WE STARTED with a traditional morning "breakfast" for the Athenians. It was a kind of pretzel - like crusty pastry, and traditional "Greek" coffee. Although they would cringe at my suggestion, I find the Greeks and Turks food cultures to be very similar. Indeed, we hear them "bicker" about who invented what and whose is best, between some staple items like yogurt, coffee, pastries, and certain meat dishes all the time. As much as they are similar, though, I know they certainly have their differences. Some nuanced. Some more broad. On the coffee, I tried Turkish coffee in Istanbul in 2013. This was the first time I had had authentic Greek coffee. I couldn't tell the difference at the time (which was probably a function of the 4 years between tasting 😀). Perhaps a better test would be to try them side - by - side (or at least closer to each other). Perhaps we will have that opportunity on our future booked cruise to Turkey and Greece in 2027. A quick internet search tells us a few (perhaps?) interesting facts. Originally called Turkish coffee, Greek coffee as changed to "Greek Coffee," when independence from Turkey was achieved in the 1800's. Prior to that time, the Ottoman Turks had conquered what it now Greece and ruled for 400 years. Greek coffee is said to be less sweet than Turkish coffee. Turkish coffee is is sweeter and is made from darker roasted beans. Both are prepared the same way, boiling finely ground coffee in a special pot. Both are served with a (Turkish or Greek?) jelled, mastic-based candy (mastiha) that they again bicker over the origin of: Turkish/Greek delight.

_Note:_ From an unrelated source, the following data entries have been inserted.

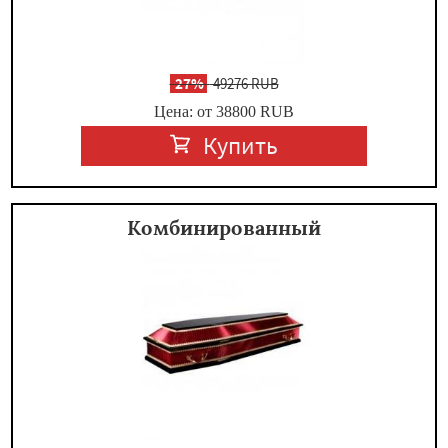
-
27%
49276 RUB
Цена: от 38800
RUB
Купить
Комбинированный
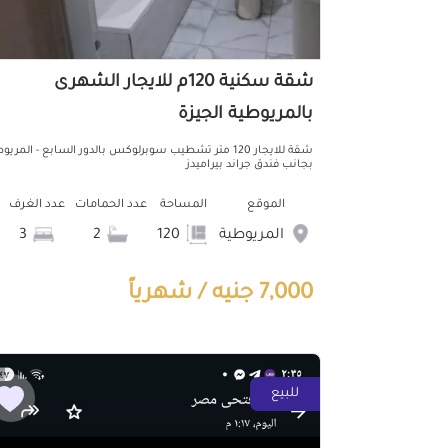
شقة سكنية 120م للايجار الشهرى
بالمريوطية الجيزة
شقة للايجار 120 متر تشطيب سوبرلوكس بالدور السابع - المريو
بجانب فندق جراند بيراميدز
الموقع
المساحة
عدد الحمامات
عدد الغرف
المريوطية
120
2
3
7,000 جنيه / شهرياً
للبيع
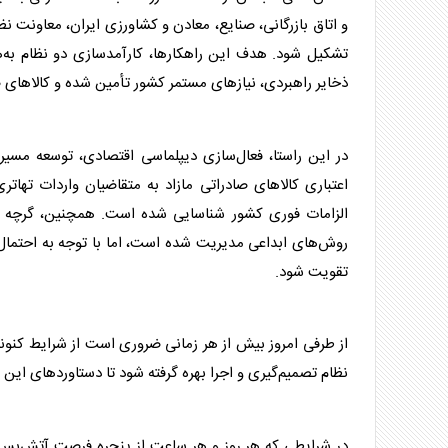
و اتاق بازرگانی، صنایع، معادن و کشاورزی ایران، معاونت ن
تشکیل شود. هدف این راهکارها، کارآمدسازی دو نظام به‌
ذخایر راهبردی، نیازهای مستمر کشور تأمین شده و کالاهای
در این راستا، فعال‌سازی دیپلماسی اقتصادی، توسعه مس
اعتباری کالاهای صادراتی مازاد به متقاضیان واردات تهات
الزامات فوری کشور شناسایی شده است. همچنین، گرچه تاکنون
روش‌های ابداعی مدیریت شده است، اما با توجه به احتمال 
تقویت شود.
از طرفی امروز بیش از هر زمانی ضروری است از شرایط کنونی ب
نظام تصمیم‌گیری و اجرا بهره گرفته شود تا دستاوردهای این د
در شرایطی که هر روز و هر ساعت از پنجره فرصت آتش‌بس -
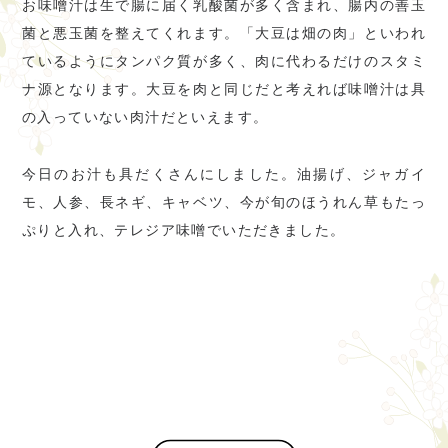
お味噌汁は生で腸に届く乳酸菌が多く含まれ、腸内の善玉
菌と悪玉菌を整えてくれます。「大豆は畑の肉」といわれ
ているようにタンパク質が多く、肉に代わるだけのスタミ
ナ源となります。大豆を肉と同じだと考えれば味噌汁は具
の入っていない肉汁だといえます。
今日のお汁も具だくさんにしました。油揚げ、ジャガイ
モ、人参、長ネギ、キャベツ、今が旬のほうれん草もたっ
ぷりと入れ、テレジア味噌でいただきました。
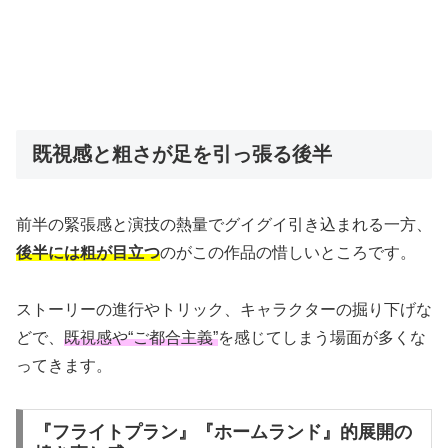
既視感と粗さが足を引っ張る後半
前半の緊張感と演技の熱量でグイグイ引き込まれる一方、
後半には粗が目立つ
のがこの作品の惜しいところです。
ストーリーの進行やトリック、キャラクターの掘り下げな
どで、
既視感や“ご都合主義”
を感じてしまう場面が多くな
ってきます。
『フライトプラン』『ホームランド』的展開の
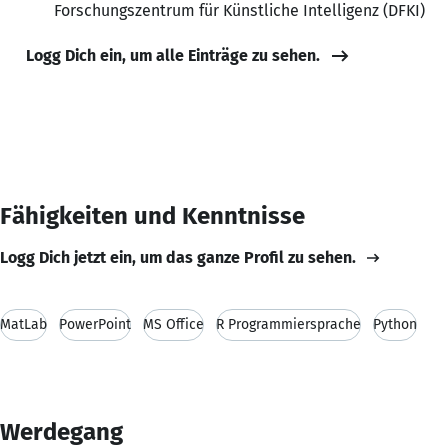
Forschungszentrum für Künstliche Intelligenz (DFKI)
Logg Dich ein, um alle Einträge zu sehen.
Fähigkeiten und Kenntnisse
Logg Dich jetzt ein, um das ganze Profil zu sehen.
MatLab
PowerPoint
MS Office
R Programmiersprache
Python
Werdegang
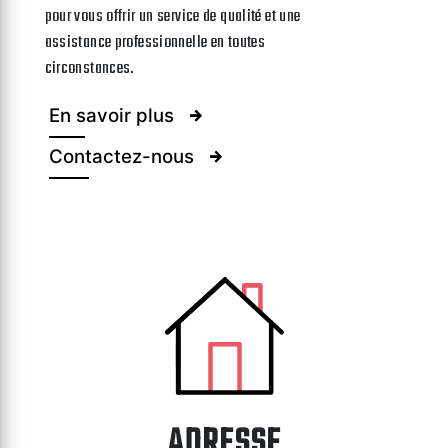
pour vous offrir un service de qualité et une
assistance professionnelle en toutes
circonstances.
En savoir plus
Contactez-nous
ADRESSE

Mastiha confectionary shop selling mostly Greek Delight candy
Copyright Andy Richards 2017 - All Rights Reserved

WE FINISHED our Greek breakfast with Greek delights. We then visited a confectionary store where they sold them.

Selection of Olives - Downtown Athens Fresh Food Market
Copyright Andy Richards 2017 - All Rights Reserved

ALONG OUR way, we tasted some Greek Olive Oil, and walked through the huge downtown fresh food market. I was impressed by the selection of olives. I love olives and I find that they are a staple for appetizers throughout Meditarranean Europe, and that olive oil is the prevailing oil to be used for cooking and served with bread tableside.

Street Art - Athens, Greece
Image Copyright Andy Richards 2017 - All Rights Reserved

AT LUNCH time, we stopped at an outdoor stand for some souvlaki; a Greek lunch staple. Translating into English as "little skewer," for those who didn't already know, souvlaki is a skewer of meat (generally chicken or pork), often served with a pita, onions, and tzatziki sauce. "Street food," it was delicious. The downtown is kind of an eclectic mixture of modern and traditional architecture, with narrow streets and decorated buildings in most parts, though there is a wide, ultra-modern area with the high-end department and brand name stores right in the middle of everything.

Athens, Greece
Copyright Andy Richards 2017 - All Rights Reserved

STREET ART, like in many of the European cities we have visited, is also common. Some of it is pretty impressive. To finish out our food tour, we stopped in a traditional, family restaurant to sample their Moussaka. The portions were large, but I felt compelled to eat it. 😊 Again, for those who didn't already know this, Moussaka is a layered casserole (some might compare it to Lasagna) with slices of eggplant (and/or) potatoes, and a layer of ground meat (traditionally lamb) in a bolgnese type sauce, topped with Bechamel sauce and baked to perfection. I know a few folks who say they don't like eggplant. I love it, and I think Moussaka is pure heaven. But after our day, I didn't really need to go back to an all-you-can-eat, cruise ship atmosphere, for sure. As they all unfortunately eventually do, the day eventually ended and we found our way back to the Reflection. We would have a day or two at sea, before we made our next and penultimate port stop: Naples - for the Amalfi Coast.